D. R. : Je suis toujours optimiste. C’est ma nature. * Antiviral utilisé dans le traitement de la Covid-19 (ndlr)
Dernière parution : “Carnets de guerre, Covid-19”. Didier Raoult - Ed. Michel Lafon
PRIX DÉPARTEMENTAL DE LA RECHERCHE
Le 5e Prix départemental de la Recherche vient de couronner ses lauréats. En cette année de crise sanitaire, il est plus qu’indispensable d’être auprès des chercheurs et de les encourager dans leurs travaux. Robotique, cancérologie, maladies infectieuses, de nombreux domaines sont à la pointe de la découverte sur notre territoire.
LAURÉAT DU GRAND PRIX > Professeur Didier Raoult de l’IHU Méditerranée infection.
Expert mondialement reconnu des pathogènes émergents et des maladies infectieuses, ses recherches sur les diagnostics et les traitements ont débouché sur la mise au point de technologies de pointe permettant d’isoler et de cultiver des organismes jusqu’alors inconnus.
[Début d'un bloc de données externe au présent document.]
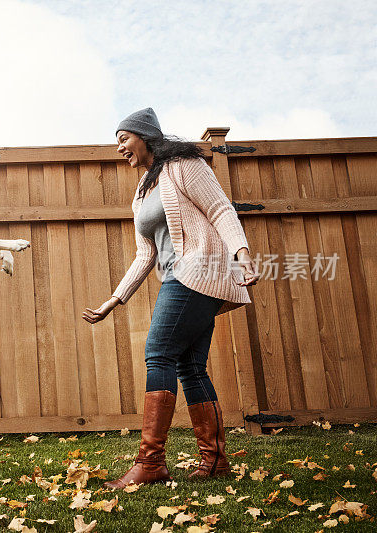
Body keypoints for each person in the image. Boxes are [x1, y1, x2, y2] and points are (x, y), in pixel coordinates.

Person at [83, 108, 260, 488]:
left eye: (123, 138)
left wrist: (242, 255)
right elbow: (145, 254)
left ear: (145, 136)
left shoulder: (184, 164)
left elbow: (219, 209)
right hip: (179, 275)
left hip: (196, 269)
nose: (119, 148)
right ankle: (214, 461)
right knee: (191, 367)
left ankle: (150, 463)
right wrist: (115, 299)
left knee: (158, 352)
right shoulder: (143, 190)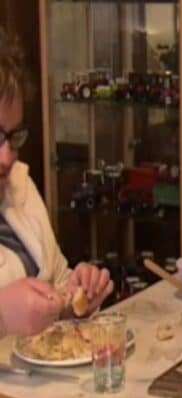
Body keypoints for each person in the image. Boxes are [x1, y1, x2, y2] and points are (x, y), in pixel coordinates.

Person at [0, 26, 112, 335]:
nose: (7, 157)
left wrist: (75, 295)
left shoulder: (20, 186)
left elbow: (57, 285)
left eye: (14, 137)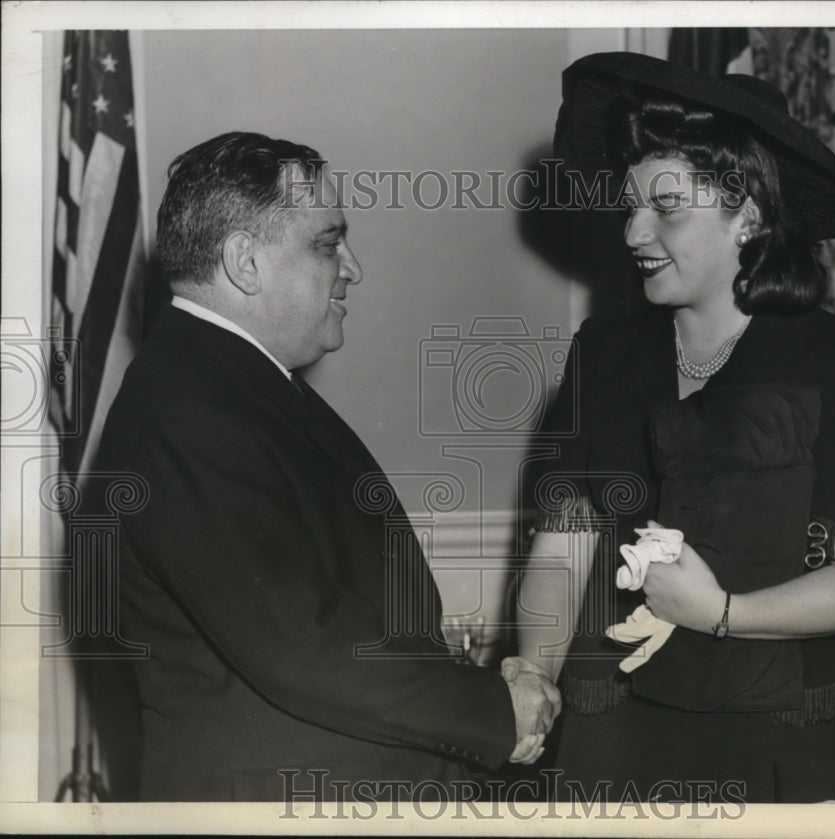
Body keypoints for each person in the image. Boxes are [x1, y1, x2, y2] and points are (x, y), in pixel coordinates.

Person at [89, 131, 559, 801]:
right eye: (327, 242)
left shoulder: (232, 386)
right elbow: (299, 644)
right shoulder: (191, 414)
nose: (353, 267)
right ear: (245, 263)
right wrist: (490, 709)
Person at [512, 53, 835, 803]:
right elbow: (562, 548)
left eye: (666, 207)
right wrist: (534, 674)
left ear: (747, 212)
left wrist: (723, 613)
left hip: (780, 738)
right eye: (629, 207)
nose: (634, 231)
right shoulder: (604, 353)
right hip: (616, 728)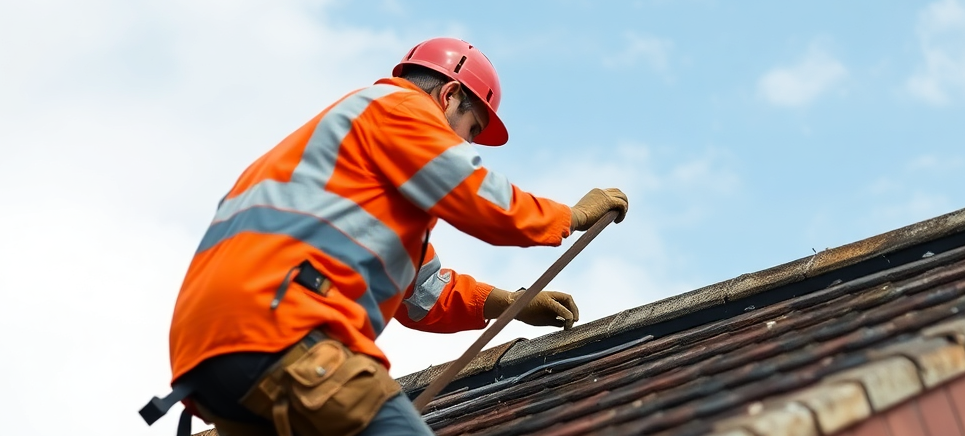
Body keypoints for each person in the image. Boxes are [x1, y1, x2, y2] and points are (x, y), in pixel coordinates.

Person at [162, 37, 628, 436]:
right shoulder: (400, 109)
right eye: (470, 130)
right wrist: (571, 215)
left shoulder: (343, 163)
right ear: (448, 96)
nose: (464, 146)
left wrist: (509, 302)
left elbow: (421, 292)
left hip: (209, 358)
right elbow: (481, 197)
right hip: (282, 330)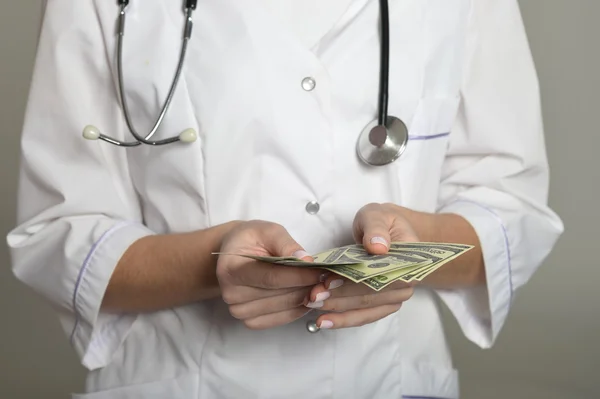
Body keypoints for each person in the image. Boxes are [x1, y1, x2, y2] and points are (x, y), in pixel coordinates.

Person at [7, 0, 564, 398]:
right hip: (181, 378)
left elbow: (508, 209)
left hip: (389, 377)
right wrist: (212, 264)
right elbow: (59, 231)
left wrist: (411, 253)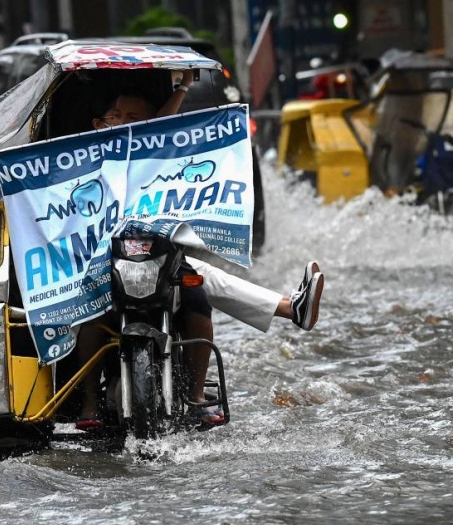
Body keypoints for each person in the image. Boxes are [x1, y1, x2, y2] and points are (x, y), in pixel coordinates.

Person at [74, 70, 325, 430]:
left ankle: (195, 395)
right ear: (99, 123)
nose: (124, 124)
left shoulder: (157, 155)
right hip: (102, 262)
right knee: (88, 311)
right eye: (116, 117)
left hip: (157, 257)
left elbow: (159, 126)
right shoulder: (79, 159)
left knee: (196, 293)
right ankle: (88, 404)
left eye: (134, 118)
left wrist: (182, 88)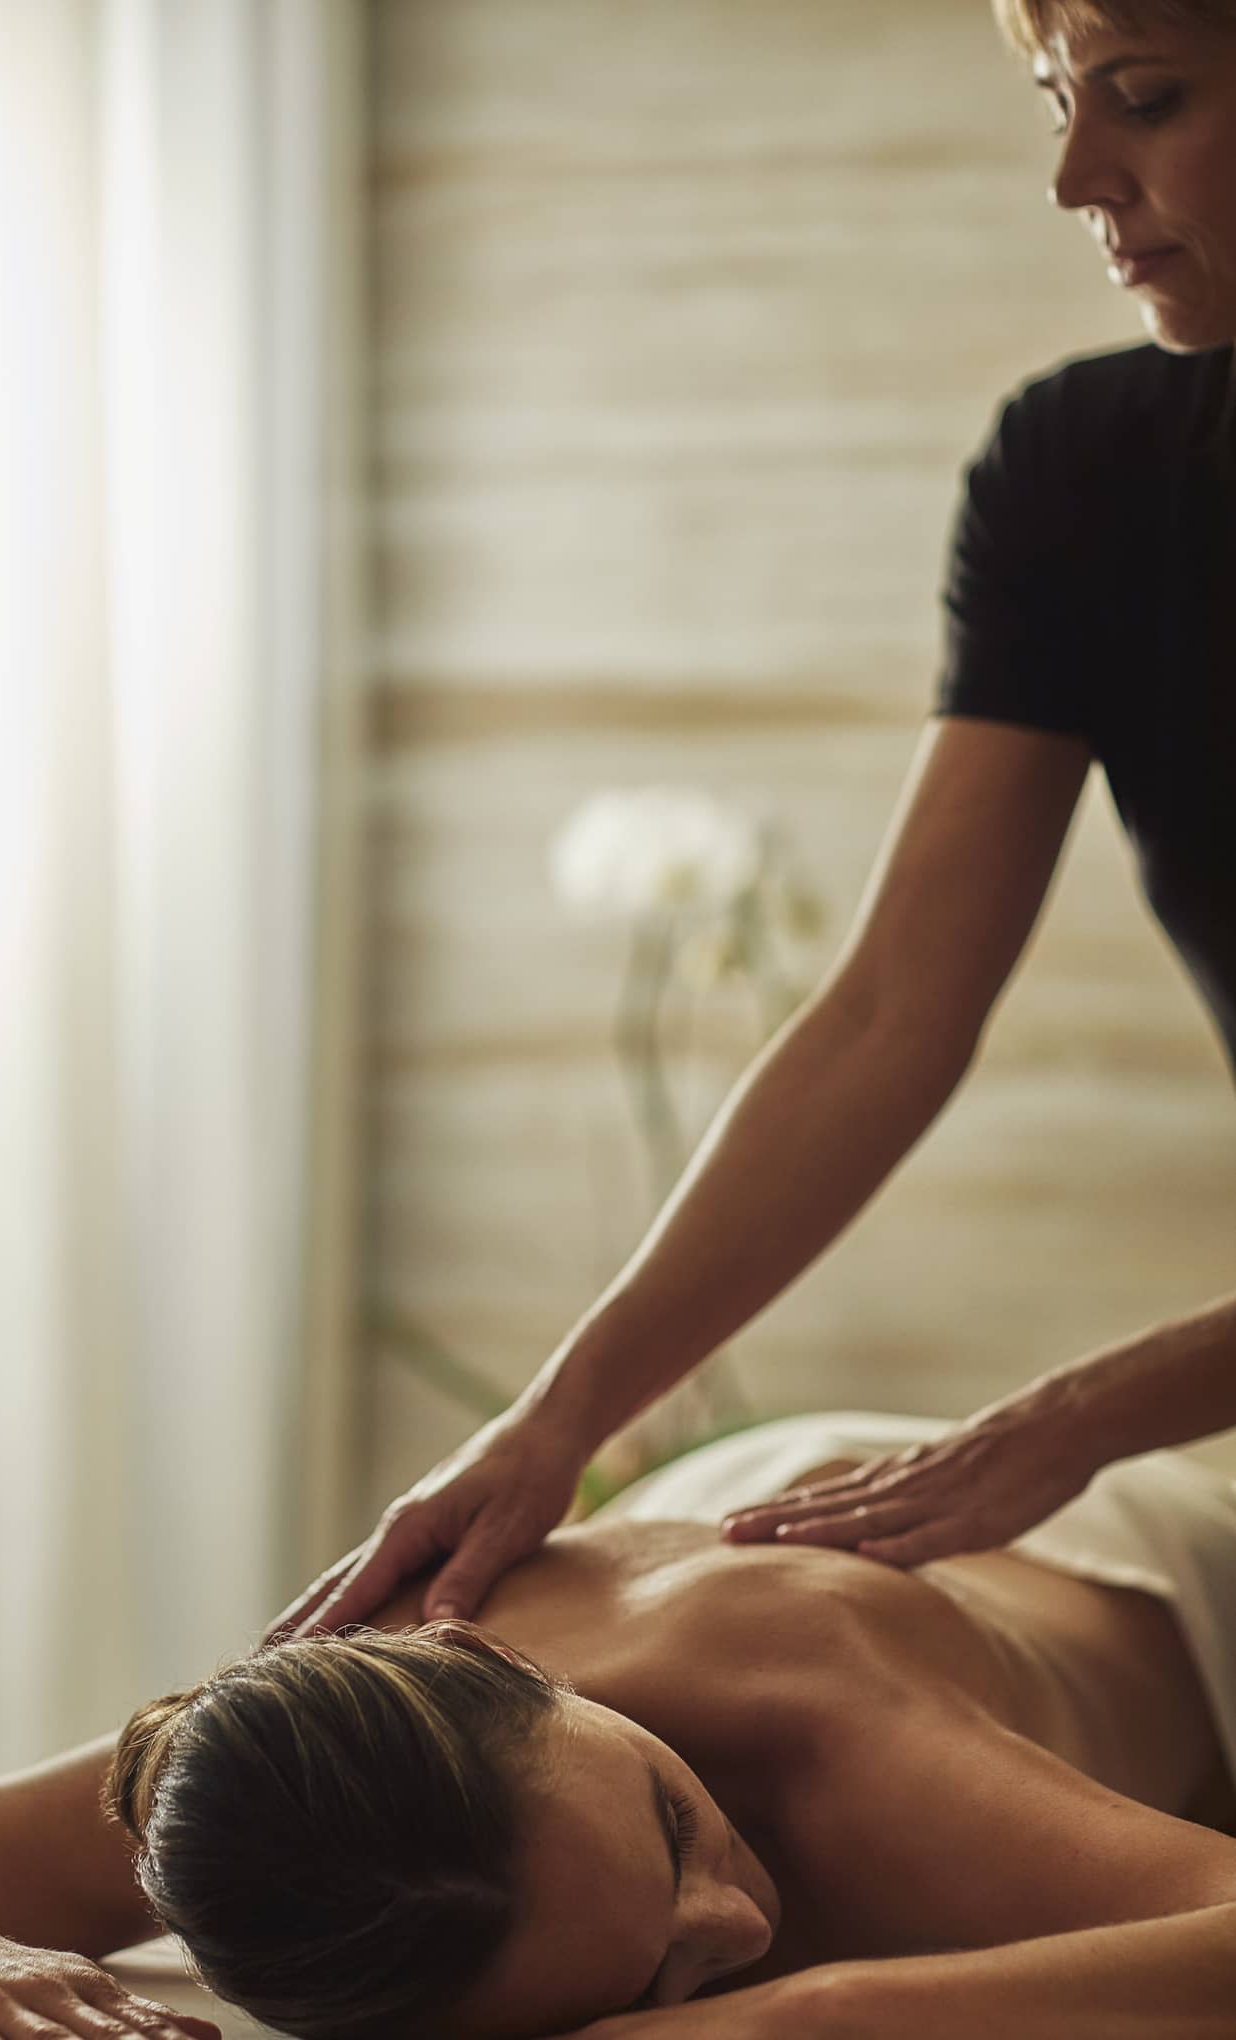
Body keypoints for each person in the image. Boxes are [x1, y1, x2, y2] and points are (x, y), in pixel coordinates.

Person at [270, 0, 1236, 1648]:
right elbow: (880, 1016)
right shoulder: (1079, 477)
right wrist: (553, 1422)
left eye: (1142, 99)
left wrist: (1068, 1423)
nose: (1075, 173)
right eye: (1053, 101)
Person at [0, 1413, 1236, 2040]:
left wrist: (794, 2016)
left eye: (671, 1825)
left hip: (1125, 1548)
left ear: (494, 1665)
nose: (735, 1914)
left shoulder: (834, 1739)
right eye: (652, 1970)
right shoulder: (283, 1797)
Les nominés : Docteurs Isabelle Imbert (AMU) et Rosa Cossart (Institut neurobiologique de la Méditerranée).
LAURÉAT DU PRIX SPÉCIAL > Docteur Julien Serres de l’Institut des Sciences du mouvement.
Ses recherches s’intéressent à la navigation autonome et la mise au point d’un robot autonome, l’AntBot, qui s’inspire de la fourmi du désert, et qui trouve son cap grâce à une boussole céleste. Les nominés : Docteur Rehda Abdeddaim (Institut Fresnel) et le Professeur Thierry Djenizian (Centre microélectronique de Provence).
LAURÉAT DU PRIX JEUNE CHERCHEUR > Docteur Aline Frey du Laboratoire de Neurosciences cognitives.
Son projet porte sur l’influence de la pratique musicale sur le développement des fonctions cognitives, et sur les apprentissages scolaires fondamentaux. Les nominés : Docteurs Chiara Bastiancich (Institut de neurophysiopathologie) et Mar Benavides (Oceanomed).